Exercise:
Could you rewrite the rows below, replacing every "Eyes on" with "Look at" and keeping everything else the same? Leave the pictures out of your version.

Data extracts:

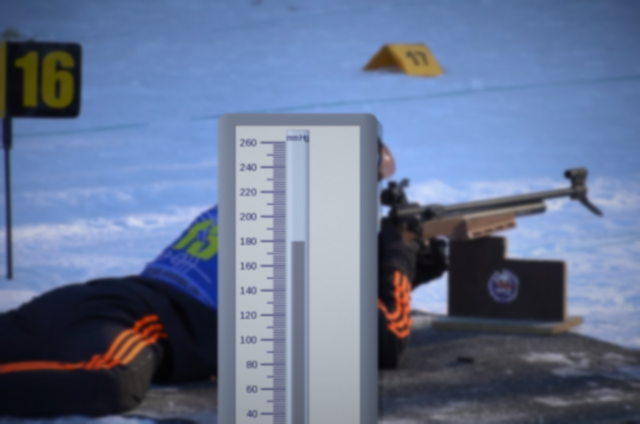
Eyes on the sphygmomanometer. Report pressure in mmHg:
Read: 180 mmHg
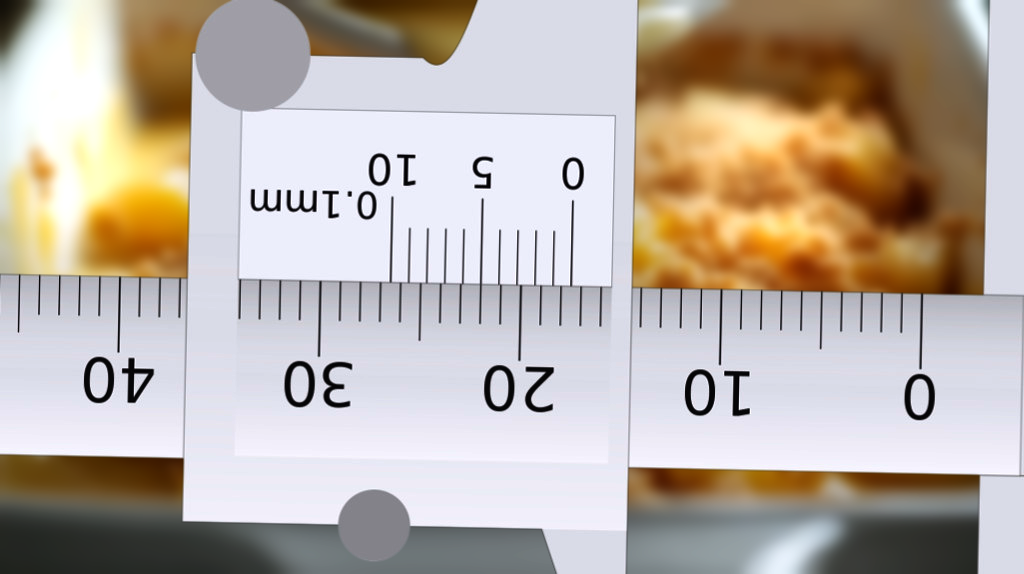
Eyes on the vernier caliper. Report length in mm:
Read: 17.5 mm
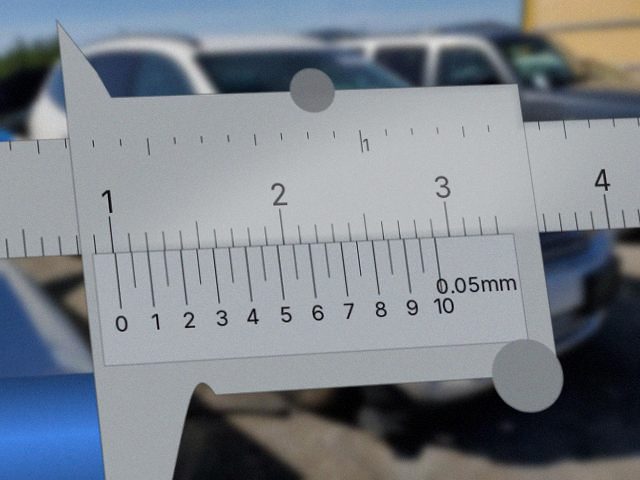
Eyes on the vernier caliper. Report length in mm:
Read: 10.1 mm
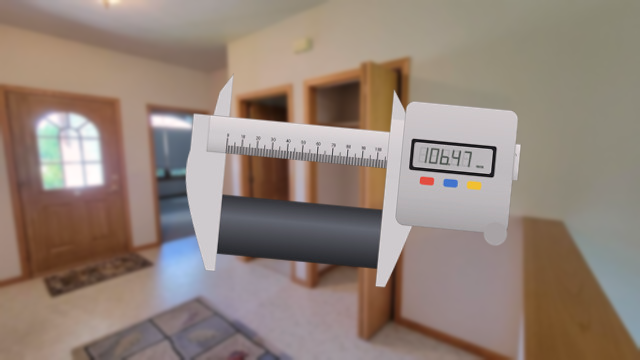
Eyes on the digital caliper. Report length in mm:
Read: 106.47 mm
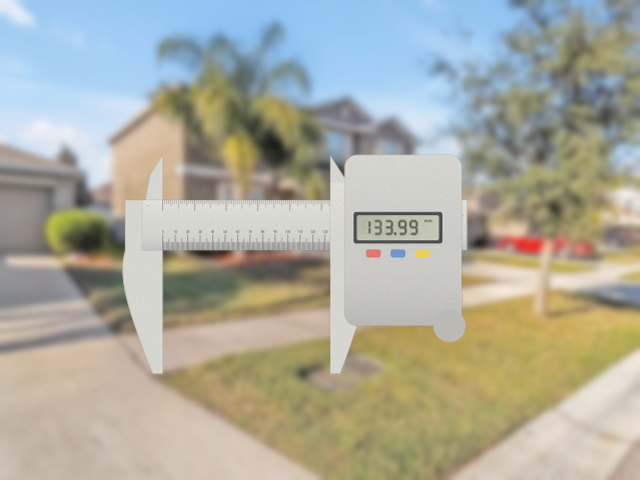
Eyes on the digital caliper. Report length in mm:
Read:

Your solution:
Look at the sphygmomanometer. Report pressure in mmHg:
Read: 180 mmHg
Look at the vernier caliper. Report length in mm:
Read: 17.5 mm
Look at the vernier caliper. Report length in mm:
Read: 10.1 mm
Look at the digital caliper. Report length in mm:
Read: 106.47 mm
Look at the digital caliper. Report length in mm:
Read:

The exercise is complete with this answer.